>> START Records for the exercise

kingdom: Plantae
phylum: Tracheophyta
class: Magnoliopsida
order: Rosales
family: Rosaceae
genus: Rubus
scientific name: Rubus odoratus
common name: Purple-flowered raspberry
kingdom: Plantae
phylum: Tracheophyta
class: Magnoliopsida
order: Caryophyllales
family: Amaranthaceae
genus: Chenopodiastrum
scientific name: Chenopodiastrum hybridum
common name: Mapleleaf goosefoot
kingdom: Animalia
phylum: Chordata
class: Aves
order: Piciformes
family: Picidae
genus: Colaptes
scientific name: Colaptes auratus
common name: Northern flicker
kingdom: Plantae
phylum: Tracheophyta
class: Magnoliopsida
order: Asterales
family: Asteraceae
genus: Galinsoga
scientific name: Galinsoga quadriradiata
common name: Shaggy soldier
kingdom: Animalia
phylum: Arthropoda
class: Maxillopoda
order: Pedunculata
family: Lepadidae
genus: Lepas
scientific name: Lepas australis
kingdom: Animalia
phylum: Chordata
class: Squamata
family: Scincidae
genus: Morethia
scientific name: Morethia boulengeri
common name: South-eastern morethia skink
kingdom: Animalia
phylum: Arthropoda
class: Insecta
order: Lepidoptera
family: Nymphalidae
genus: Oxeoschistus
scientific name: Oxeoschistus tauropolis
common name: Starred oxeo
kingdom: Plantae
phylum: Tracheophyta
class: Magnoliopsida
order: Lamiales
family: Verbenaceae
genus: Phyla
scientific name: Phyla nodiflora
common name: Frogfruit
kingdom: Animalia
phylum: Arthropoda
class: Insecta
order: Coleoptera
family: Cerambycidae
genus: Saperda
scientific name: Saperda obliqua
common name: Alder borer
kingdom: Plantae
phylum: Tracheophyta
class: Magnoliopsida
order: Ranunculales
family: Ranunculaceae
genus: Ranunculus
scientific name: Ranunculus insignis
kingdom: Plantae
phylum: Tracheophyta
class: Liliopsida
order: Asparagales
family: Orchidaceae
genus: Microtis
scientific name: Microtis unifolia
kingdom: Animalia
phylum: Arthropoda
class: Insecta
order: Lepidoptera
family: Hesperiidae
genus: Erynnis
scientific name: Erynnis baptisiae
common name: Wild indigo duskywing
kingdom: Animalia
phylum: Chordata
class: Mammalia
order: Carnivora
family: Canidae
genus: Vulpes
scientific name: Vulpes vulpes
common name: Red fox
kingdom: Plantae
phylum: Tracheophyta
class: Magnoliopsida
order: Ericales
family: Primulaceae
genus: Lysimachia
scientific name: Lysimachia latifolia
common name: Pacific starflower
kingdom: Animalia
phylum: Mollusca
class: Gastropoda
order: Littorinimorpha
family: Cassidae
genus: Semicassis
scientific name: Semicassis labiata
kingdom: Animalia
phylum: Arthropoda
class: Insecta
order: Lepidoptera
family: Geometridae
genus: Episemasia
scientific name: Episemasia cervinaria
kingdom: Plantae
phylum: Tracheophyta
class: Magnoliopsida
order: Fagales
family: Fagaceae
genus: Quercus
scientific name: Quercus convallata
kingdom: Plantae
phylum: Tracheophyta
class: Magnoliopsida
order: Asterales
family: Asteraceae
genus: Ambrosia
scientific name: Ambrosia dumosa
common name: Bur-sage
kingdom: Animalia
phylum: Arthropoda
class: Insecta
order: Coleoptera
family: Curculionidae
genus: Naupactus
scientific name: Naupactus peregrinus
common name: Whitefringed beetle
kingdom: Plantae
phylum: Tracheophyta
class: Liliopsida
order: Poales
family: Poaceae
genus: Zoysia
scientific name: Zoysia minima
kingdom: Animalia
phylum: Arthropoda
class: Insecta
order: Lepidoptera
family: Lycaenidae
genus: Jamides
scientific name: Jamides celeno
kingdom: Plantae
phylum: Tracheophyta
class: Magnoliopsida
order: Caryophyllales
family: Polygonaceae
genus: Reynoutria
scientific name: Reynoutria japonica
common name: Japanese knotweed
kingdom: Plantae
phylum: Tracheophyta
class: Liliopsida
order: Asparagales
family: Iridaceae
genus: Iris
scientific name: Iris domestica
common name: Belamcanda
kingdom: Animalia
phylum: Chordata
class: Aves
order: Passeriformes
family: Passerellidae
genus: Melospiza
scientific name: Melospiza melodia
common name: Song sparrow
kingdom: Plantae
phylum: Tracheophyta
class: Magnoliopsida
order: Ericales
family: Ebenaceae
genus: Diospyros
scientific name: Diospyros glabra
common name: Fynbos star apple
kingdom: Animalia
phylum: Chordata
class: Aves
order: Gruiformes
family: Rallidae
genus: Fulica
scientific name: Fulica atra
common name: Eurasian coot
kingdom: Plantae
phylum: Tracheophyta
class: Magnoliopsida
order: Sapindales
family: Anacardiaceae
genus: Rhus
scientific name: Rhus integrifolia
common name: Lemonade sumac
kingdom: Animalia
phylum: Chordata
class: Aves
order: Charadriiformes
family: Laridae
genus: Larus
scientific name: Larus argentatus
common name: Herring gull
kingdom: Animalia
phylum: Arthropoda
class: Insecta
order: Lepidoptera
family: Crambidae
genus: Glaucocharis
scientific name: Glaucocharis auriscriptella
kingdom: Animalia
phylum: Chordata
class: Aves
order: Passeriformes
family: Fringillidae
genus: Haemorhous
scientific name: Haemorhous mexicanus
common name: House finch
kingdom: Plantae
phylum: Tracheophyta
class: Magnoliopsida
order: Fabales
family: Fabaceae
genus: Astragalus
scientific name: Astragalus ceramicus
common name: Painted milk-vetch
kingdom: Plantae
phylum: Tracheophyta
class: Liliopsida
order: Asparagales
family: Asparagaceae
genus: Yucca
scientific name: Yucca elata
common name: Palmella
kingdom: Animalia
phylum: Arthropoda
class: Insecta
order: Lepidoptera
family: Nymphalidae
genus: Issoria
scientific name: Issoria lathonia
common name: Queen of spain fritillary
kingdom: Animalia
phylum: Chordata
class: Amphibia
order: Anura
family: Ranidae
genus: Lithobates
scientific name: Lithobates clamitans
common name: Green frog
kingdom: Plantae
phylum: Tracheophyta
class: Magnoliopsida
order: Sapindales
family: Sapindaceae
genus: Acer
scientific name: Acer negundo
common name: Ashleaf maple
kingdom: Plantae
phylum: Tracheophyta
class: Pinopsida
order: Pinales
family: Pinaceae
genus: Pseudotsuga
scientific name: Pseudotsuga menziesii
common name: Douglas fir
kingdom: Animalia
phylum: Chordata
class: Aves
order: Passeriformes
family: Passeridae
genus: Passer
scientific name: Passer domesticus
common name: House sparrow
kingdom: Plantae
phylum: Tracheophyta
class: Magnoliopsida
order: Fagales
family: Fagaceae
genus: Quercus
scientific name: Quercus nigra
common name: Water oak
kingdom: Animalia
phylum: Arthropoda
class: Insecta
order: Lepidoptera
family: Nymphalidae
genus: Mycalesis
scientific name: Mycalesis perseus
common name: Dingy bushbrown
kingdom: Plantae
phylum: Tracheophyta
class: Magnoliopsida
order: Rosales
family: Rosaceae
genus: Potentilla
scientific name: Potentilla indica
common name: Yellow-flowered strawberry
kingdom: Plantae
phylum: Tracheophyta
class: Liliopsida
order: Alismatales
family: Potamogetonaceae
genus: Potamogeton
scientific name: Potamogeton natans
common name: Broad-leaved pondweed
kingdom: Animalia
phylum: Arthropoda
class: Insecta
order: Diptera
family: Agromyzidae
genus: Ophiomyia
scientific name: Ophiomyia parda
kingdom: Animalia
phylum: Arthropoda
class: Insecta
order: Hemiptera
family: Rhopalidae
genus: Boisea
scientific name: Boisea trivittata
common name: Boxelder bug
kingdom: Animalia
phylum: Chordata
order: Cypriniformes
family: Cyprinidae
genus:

>> END Records for the exercise

* **What is needed**
Copy the material from its first line through the line containing "scientific name: Chenopodiastrum hybridum", replacing each "phylum" with "division" and leaving all else unchanged.

* **Result of the task**
kingdom: Plantae
division: Tracheophyta
class: Magnoliopsida
order: Rosales
family: Rosaceae
genus: Rubus
scientific name: Rubus odoratus
common name: Purple-flowered raspberry
kingdom: Plantae
division: Tracheophyta
class: Magnoliopsida
order: Caryophyllales
family: Amaranthaceae
genus: Chenopodiastrum
scientific name: Chenopodiastrum hybridum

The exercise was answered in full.